Atrás quedaron los años cuando Olga Sánchez Cordero, siendo ministra de la Corte, votaba como inconstitucional el decreto del presidente Peña para la regularización de la televisión digital. Ahora, en su calidad de presidenta de la mesa directiva del Senado, se da el lujo de decidir no realizar ningún acto que vaya en contra de la voluntad presidencial, incluyendo el avalar un decretazo a todas luces violatorio de la Constitución. Doña Olga decidió en contra del 43 por ciento de la Cámara, no interponer controversia constitucional por esta acción.
Las formas de valorar los mismos actos han cambiado con los años y, por qué no decirlo, con la militancia morenista parece que antes se decidía en razón de la ley.

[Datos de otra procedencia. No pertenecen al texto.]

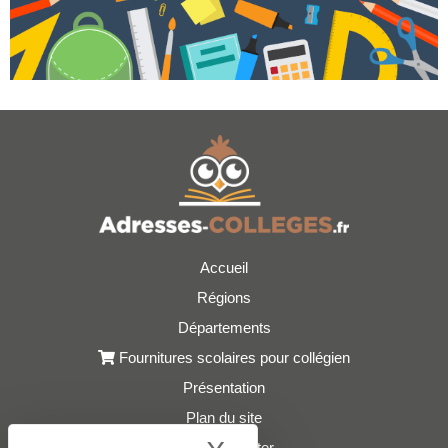
Accueil
Régions
Départements
Fournitures scolaires pour collégien
Présentation
Plan du site
Nous contacter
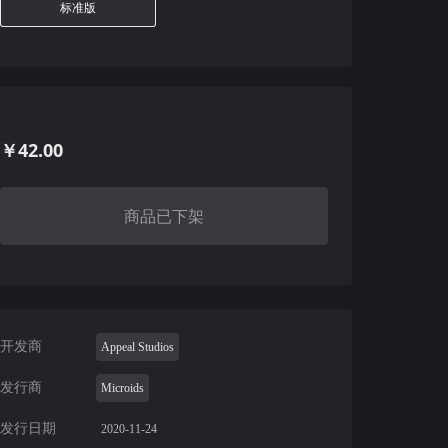
标准版
￥42.00
商品已下架
开发商
Appeal Studios
发行商
Microids
发行日期
2020-11-24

Ahora se hace en razón de lo que se diga en el Palacio Nacional, la cereza del pastel que faltaba después de su paso gris por la Secretaría de Gobernación.
Del INAI, que en medio de la oscuridad del autoritarismo, en votación unánime, acordó interponer la dichosa controversia constitucional vs el decretazo, que Doña Olga Sánchez se negó a hacer; recordemos que dicho decretazo presidencial determina todas las obras que el presidente Andrés decida como temas de seguridad nacional, con lo que podrían iniciar de inmediato sin la necesidad de cumplir con los requerimientos mínimos, como estudios de impacto ambiental, consultas a pueblos indígenas, viabilidad y cuanta cosa usted se imagine. Literalmente era hacer lo que el dedito de Andrés dijera… solo que, gracias a su autonomía, el instituto nomás no lo dejó. Aquí es donde la lucha por defenderla demuestra que valió la pena; los organismos autónomos no deben bajar la cabeza ante el poder, pues son los encargados de mantener a la democracia por encima de cualquier intento de autoritarismo.
Parece ser que todo va por buen camino. La Corte ya paró en seco los primeros efectos del decretazo. Por el momento, aunque no lo ha declarado inconstitucional, ya emitió resolución para impedir que las obras del presidente sean declaradas como de seguridad nacional, por lo que toda su información será pública les guste o no; otra vez, no les salió.